-------- Records supplied --------
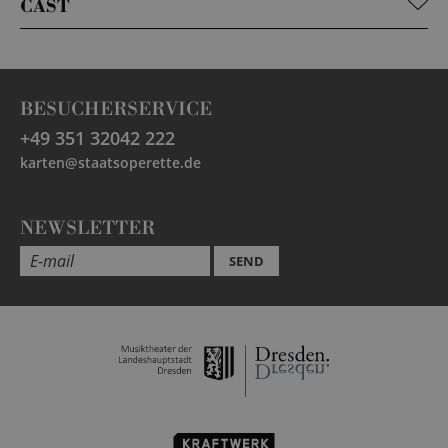
CAST
BESUCHERSERVICE
+49 351 32042 222
karten@staatsoperette.de
NEWSLETTER
SEND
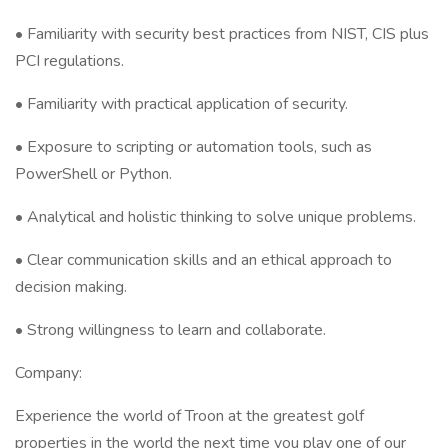
• Familiarity with security best practices from NIST, CIS plus
PCI regulations.
• Familiarity with practical application of security.
• Exposure to scripting or automation tools, such as
PowerShell or Python.
• Analytical and holistic thinking to solve unique problems.
• Clear communication skills and an ethical approach to
decision making.
• Strong willingness to learn and collaborate.
Company:
Experience the world of Troon at the greatest golf
properties in the world the next time you play one of our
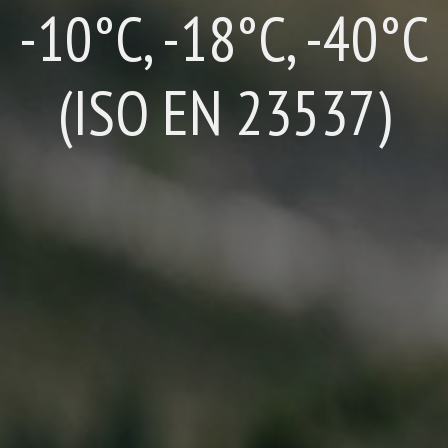
-10°C, -18°C, -40°C
(ISO EN 23537)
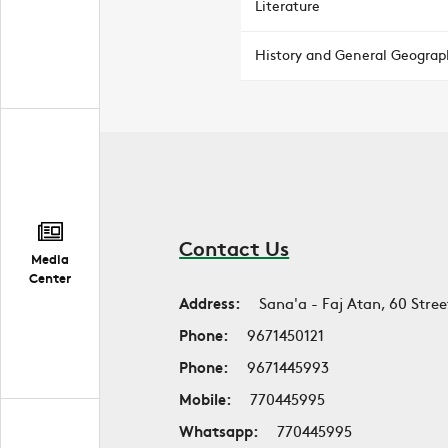
Literature
History and General Geograp
Contact Us
Media
Center
Address:
Sana'a - Faj Atan, 60 Stree
Phone:
9671450121
Phone:
9671445993
Mobile:
770445995
Whatsapp:
770445995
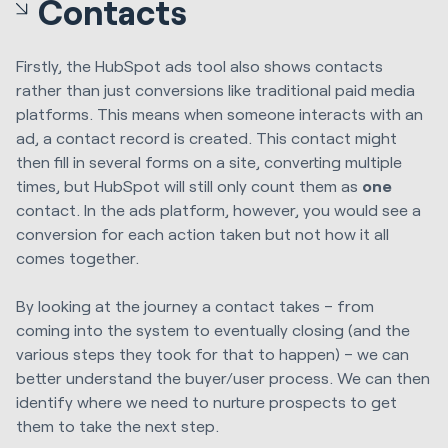
Contacts
Firstly, the HubSpot ads tool also shows contacts
rather than just conversions like traditional paid media
platforms. This means when someone interacts with an
ad, a contact record is created. This contact might
then fill in several forms on a site, converting multiple
times, but HubSpot will still only count them as
one
contact. In the ads platform, however, you would see a
conversion for each action taken but not how it all
comes together.
By looking at the journey a contact takes – from
coming into the system to eventually closing (and the
various steps they took for that to happen) – we can
better understand the buyer/user process. We can then
identify where we need to nurture prospects to get
them to take the next step.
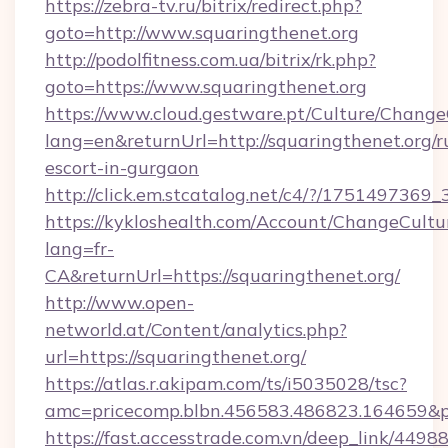
https://zebra-tv.ru/bitrix/redirect.php?
goto=http://www.squaringthenet.org
http://podolfitness.com.ua/bitrix/rk.php?
goto=https://www.squaringthenet.org
https://www.cloud.gestware.pt/Culture/Change
lang=en&returnUrl=http://squaringthenet.org/r
escort-in-gurgaon
http://click.em.stcatalog.net/c4/?/1751497
https://kykloshealth.com/Account/ChangeCultu
lang=fr-
CA&returnUrl=https://squaringthenet.org/
http://www.open-
networld.at/Content/analytics.php?
url=https://squaringthenet.org/
https://atlas.r.akipam.com/ts/i5035028/tsc?
amc=pricecomp.blbn.456583.486823.164659&
https://fast.accesstrade.com.vn/deep_link/44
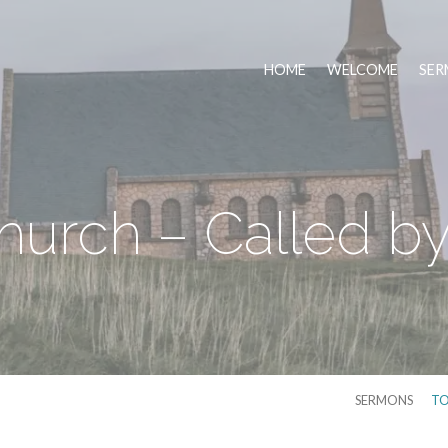
HOME
WELCOME
SER
urch – Called by
SERMONS
TO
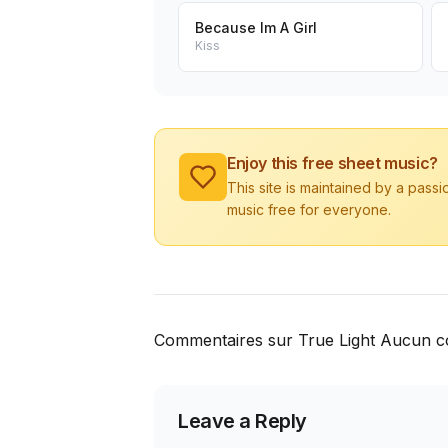
Because Im A Girl
Kiss
Enjoy this free sheet music?
This site is maintained by a pass
music free for everyone.
Commentaires sur True Light Aucun c
Leave a Reply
--------
** What you have to do **
Repeat the listing in full and to the letter, excluding every image.

** Answer space **
CAST
BESUCHERSERVICE
+49 351 32042 222
karten@staatsoperette.de
NEWSLETTER
SEND
• Familiarity with security best practices from NIST, CIS plus
PCI regulations.
• Familiarity with practical application of security.
• Exposure to scripting or automation tools, such as
PowerShell or Python.
• Analytical and holistic thinking to solve unique problems.
• Clear communication skills and an ethical approach to
decision making.
• Strong willingness to learn and collaborate.
Company:
Experience the world of Troon at the greatest golf
properties in the world the next time you play one of our
-10°C, -18°C, -40°C
(ISO EN 23537)
Literature
History and General Geograp
Contact Us
Media
Center
Address:
Sana'a - Faj Atan, 60 Stree
Phone:
9671450121
Phone:
9671445993
Mobile:
770445995
Whatsapp:
770445995
Contacts
Firstly, the HubSpot ads tool also shows contacts
rather than just conversions like traditional paid media
platforms. This means when someone interacts with an
ad, a contact record is created. This contact might
then fill in several forms on a site, converting multiple
times, but HubSpot will still only count them as
one
contact. In the ads platform, however, you would see a
conversion for each action taken but not how it all
comes together.
By looking at the journey a contact takes – from
coming into the system to eventually closing (and the
various steps they took for that to happen) – we can
better understand the buyer/user process. We can then
identify where we need to nurture prospects to get
them to take the next step.
https://zebra-tv.ru/bitrix/redirect.php?
goto=http://www.squaringthenet.org
http://podolfitness.com.ua/bitrix/rk.php?
goto=https://www.squaringthenet.org
https://www.cloud.gestware.pt/Culture/Change
lang=en&returnUrl=http://squaringthenet.org/r
escort-in-gurgaon
http://click.em.stcatalog.net/c4/?/1751497
https://kykloshealth.com/Account/ChangeCultu
lang=fr-
CA&returnUrl=https://squaringthenet.org/
http://www.open-
networld.at/Content/analytics.php?
url=https://squaringthenet.org/
https://atlas.r.akipam.com/ts/i5035028/tsc?
amc=pricecomp.blbn.456583.486823.164659&
https://fast.accesstrade.com.vn/deep_link/44
HOME
WELCOME
SER
urch – Called by
SERMONS
TO
Because Im A Girl
Kiss
Enjoy this free sheet music?
This site is maintained by a pass
music free for everyone.
Commentaires sur True Light Aucun c
Leave a Reply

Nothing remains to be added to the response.